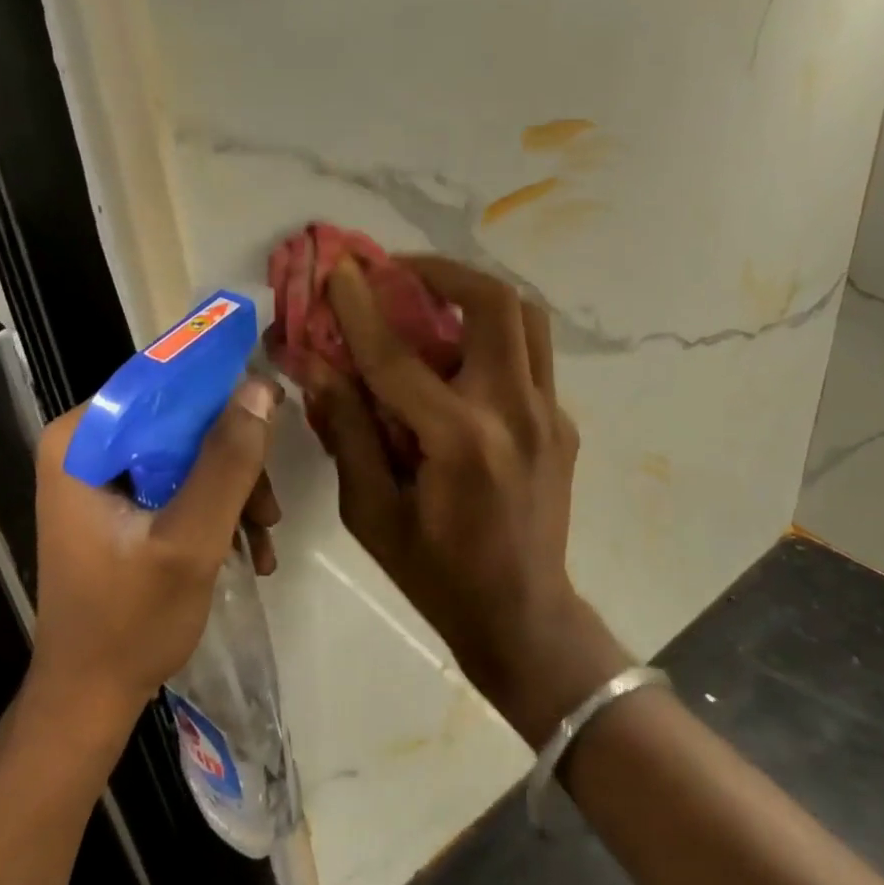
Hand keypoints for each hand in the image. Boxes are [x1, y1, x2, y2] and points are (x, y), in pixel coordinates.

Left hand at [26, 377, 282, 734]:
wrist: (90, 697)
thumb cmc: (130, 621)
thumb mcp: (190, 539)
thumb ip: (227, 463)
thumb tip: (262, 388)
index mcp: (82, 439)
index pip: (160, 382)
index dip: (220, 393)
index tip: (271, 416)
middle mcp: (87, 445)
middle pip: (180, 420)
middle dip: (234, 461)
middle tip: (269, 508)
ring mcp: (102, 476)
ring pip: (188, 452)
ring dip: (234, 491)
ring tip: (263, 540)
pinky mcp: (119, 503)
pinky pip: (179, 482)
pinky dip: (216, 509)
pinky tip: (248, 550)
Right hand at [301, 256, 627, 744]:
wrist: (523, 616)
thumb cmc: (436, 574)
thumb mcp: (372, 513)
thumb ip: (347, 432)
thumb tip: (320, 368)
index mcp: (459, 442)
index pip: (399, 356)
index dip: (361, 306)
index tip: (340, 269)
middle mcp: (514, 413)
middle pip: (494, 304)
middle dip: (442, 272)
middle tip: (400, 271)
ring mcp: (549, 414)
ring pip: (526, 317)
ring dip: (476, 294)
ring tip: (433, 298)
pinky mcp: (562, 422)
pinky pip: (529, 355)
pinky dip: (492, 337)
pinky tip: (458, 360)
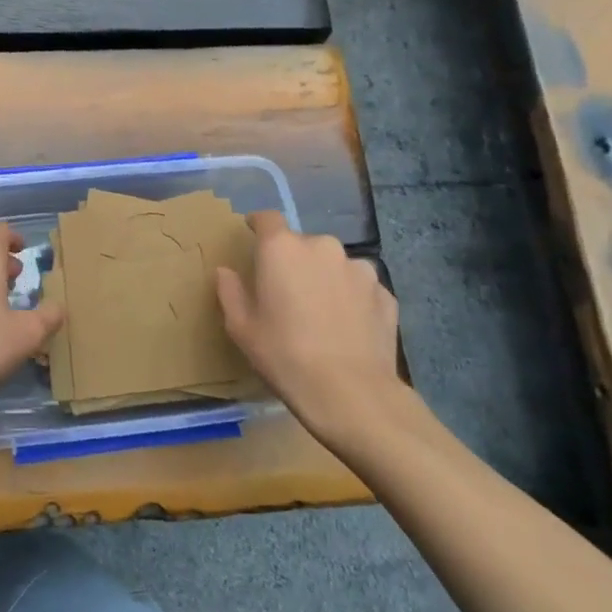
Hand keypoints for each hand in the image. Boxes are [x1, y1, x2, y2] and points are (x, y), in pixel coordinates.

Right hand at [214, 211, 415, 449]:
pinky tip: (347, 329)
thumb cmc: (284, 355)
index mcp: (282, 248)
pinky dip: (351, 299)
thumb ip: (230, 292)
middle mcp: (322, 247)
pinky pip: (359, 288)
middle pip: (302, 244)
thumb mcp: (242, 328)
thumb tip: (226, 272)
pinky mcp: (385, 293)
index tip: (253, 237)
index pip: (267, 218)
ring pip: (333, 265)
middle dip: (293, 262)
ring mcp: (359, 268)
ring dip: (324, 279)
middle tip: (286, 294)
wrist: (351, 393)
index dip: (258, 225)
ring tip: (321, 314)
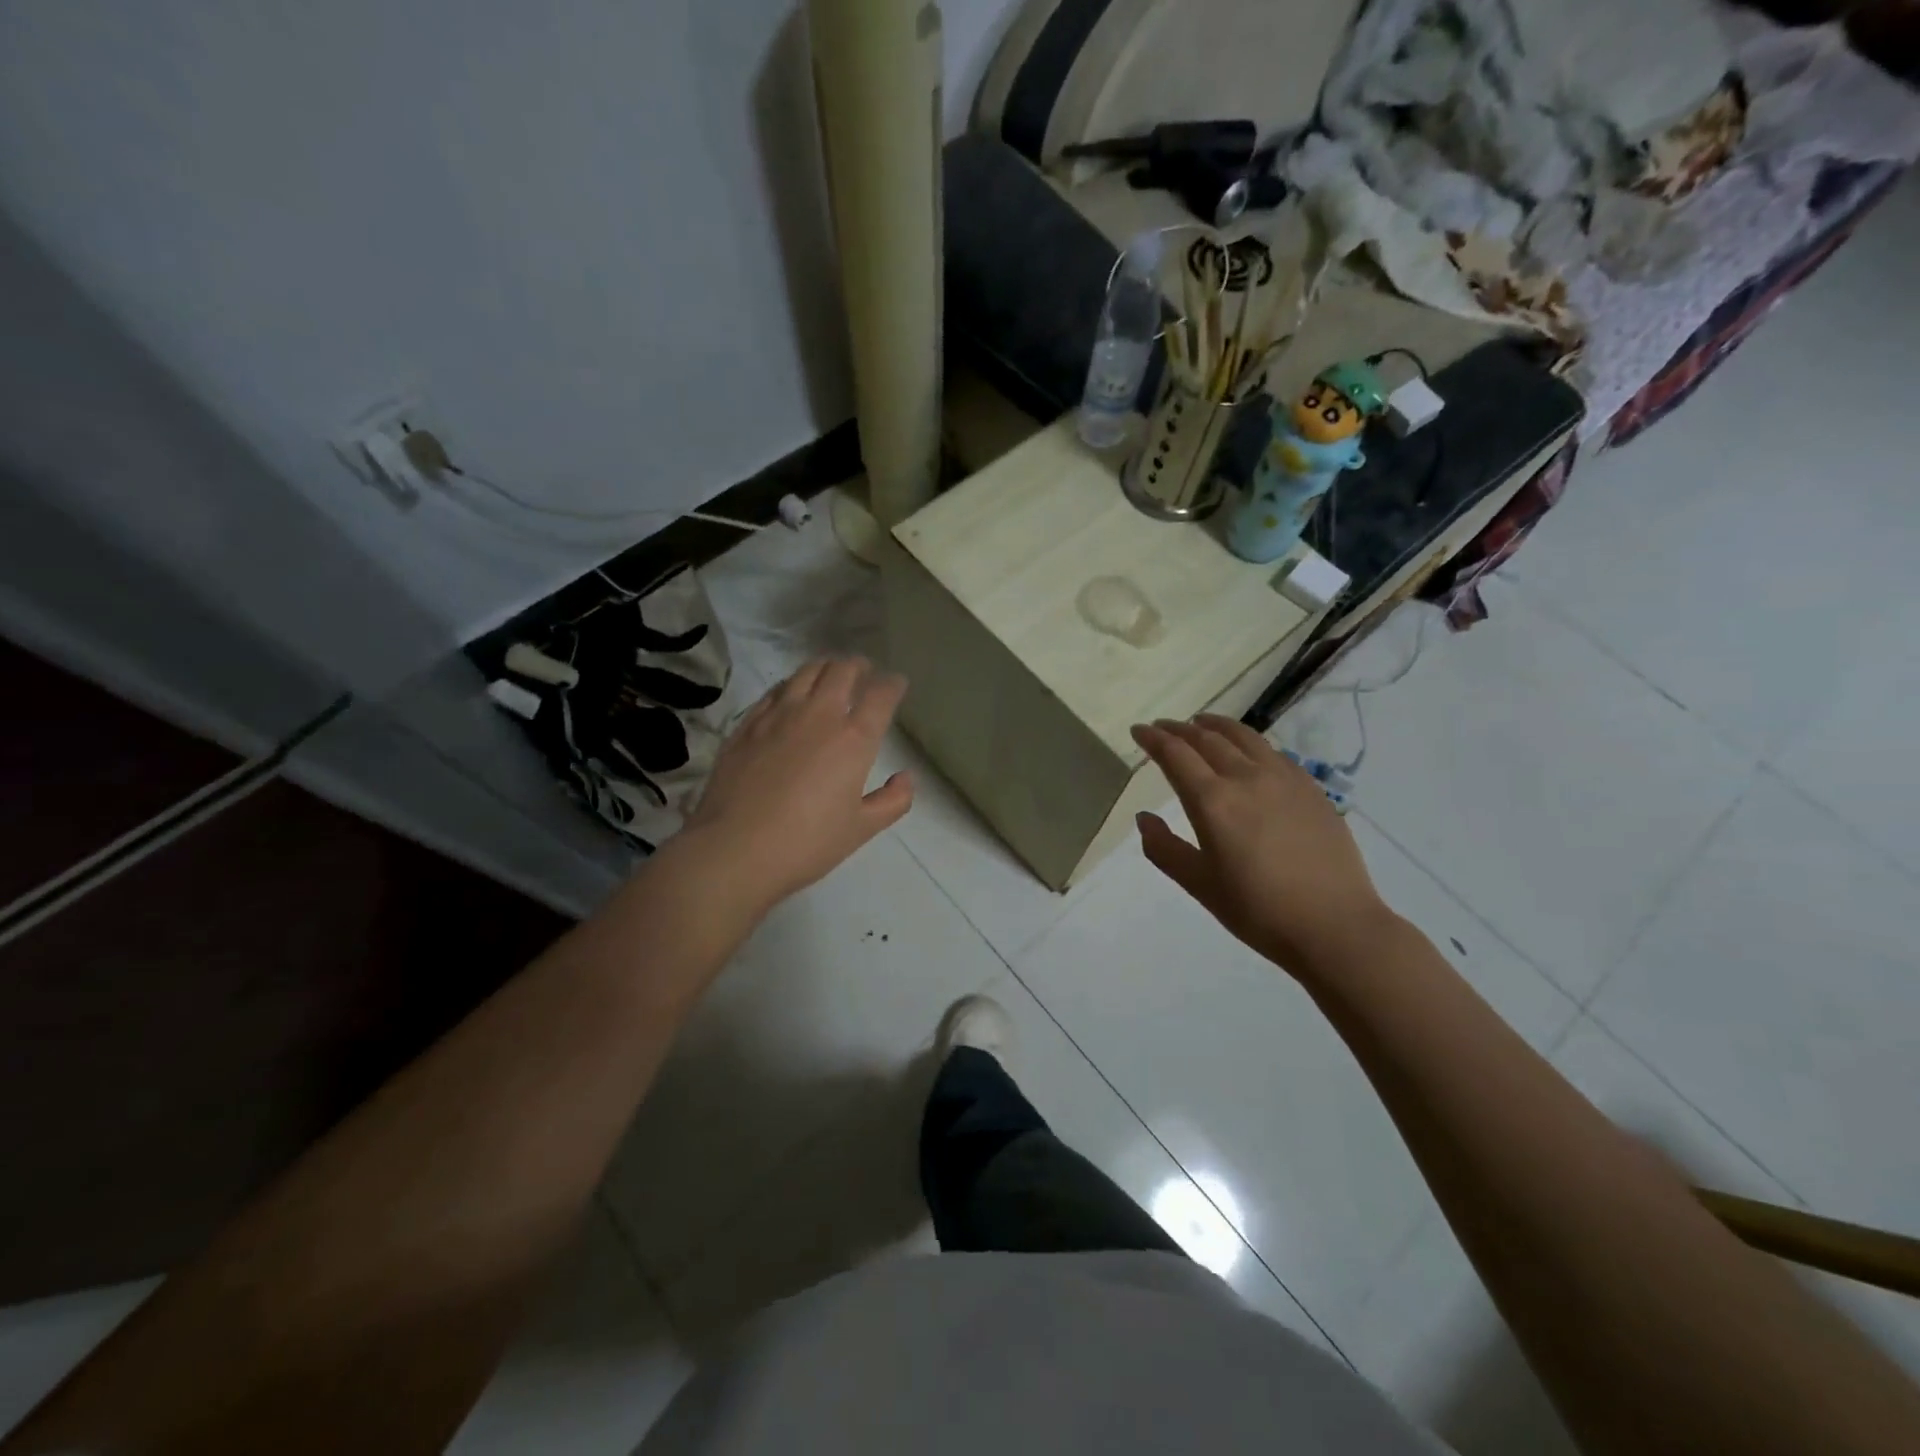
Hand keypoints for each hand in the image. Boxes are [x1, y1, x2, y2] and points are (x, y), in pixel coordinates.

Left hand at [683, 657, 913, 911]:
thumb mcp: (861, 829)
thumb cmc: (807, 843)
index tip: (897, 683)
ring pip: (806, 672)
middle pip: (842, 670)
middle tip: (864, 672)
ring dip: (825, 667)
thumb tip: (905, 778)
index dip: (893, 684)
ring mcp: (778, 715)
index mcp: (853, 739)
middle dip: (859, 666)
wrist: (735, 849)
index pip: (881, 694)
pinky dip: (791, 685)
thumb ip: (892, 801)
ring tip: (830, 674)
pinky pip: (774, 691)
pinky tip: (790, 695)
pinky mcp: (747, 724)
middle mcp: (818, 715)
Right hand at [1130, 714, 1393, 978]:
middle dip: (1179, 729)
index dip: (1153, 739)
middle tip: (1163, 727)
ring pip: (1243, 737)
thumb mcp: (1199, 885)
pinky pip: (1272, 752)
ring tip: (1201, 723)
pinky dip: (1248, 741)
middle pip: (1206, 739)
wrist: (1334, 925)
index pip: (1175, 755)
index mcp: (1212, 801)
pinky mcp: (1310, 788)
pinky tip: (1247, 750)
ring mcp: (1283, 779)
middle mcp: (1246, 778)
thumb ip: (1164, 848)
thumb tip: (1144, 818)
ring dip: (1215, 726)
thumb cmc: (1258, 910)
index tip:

> _Your assignment_: Your copy should hold only the lines above from the one containing "thumb cmc: (130, 621)" through the one containing "wrist: (351, 393)", exactly as written and free of pictures.

> _Response for this exercise_:
thumb cmc: (130, 621)
thumb mcp: (190, 539)
thumb ip: (227, 463)
thumb tip: (262, 388)
index mcp: (82, 439)
index pip: (160, 382)
index dip: (220, 393)
index tip: (271, 416)
middle mcp: (87, 445)
middle pip: (180, 420)
middle dip: (234, 461)
middle tip: (269, 508)
ring mcp: (102, 476)
ring pip: (188, 452)
ring dip: (234, 491)
ring tip: (263, 540)
pinky mcp: (119, 503)
pinky pip: (179, 482)
pinky dip: (216, 509)
pinky tip: (248, 550)
Right hand at [301, 256, 627, 744]:
wrist: (523, 616)
thumb cmc: (436, 574)
thumb mcp: (372, 513)
thumb ip: (347, 432)
thumb tip: (320, 368)
index mcp: (459, 442)
index pip: (399, 356)
index dip: (361, 306)
index tip: (340, 269)
middle mcp: (514, 413)
middle pip: (494, 304)
middle dip: (442, 272)
middle tip: (400, 271)
ring mcp: (549, 414)
ring pip: (526, 317)
ring dip: (476, 294)
ring tip: (433, 298)
pinky mcp: (562, 422)
pinky pip: (529, 355)
pinky dip: (492, 337)
pinky tip: (458, 360)
Hand keypoints for each hand in the image. Boxes are [x1, y1, x2, y2] and points are (x, y), in pixel coordinates.

Right hand at [214, 211, 415, 449]:
pinky tip: (347, 329)
thumb cmc: (284, 355)
index mcp: (282, 248)
pinky dip: (351, 299)
thumb ip: (230, 292)
middle mcp: (322, 247)
pinky pip: (359, 288)
middle pip: (302, 244)
thumb mcp: (242, 328)
thumb tip: (226, 272)
pinky mcp: (385, 293)
index tip: (253, 237)
index pip: (267, 218)
ring pip: (333, 265)
middle dip: (293, 262)
ring mcp: (359, 268)
ring dip: (324, 279)
middle tip: (286, 294)
wrist: (351, 393)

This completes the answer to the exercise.